■ **WHAT TO DO**
Could you copy every record exactly as it appears?

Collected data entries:

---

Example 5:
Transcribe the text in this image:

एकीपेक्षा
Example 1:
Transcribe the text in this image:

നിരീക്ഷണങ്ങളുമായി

■ **EXERCISE ANSWER**
---

Example 5:
Transcribe the text in this image:

एकीपेक्षा
Example 1:
Transcribe the text in this image:

നിരീക്ഷണങ്ങളുമായി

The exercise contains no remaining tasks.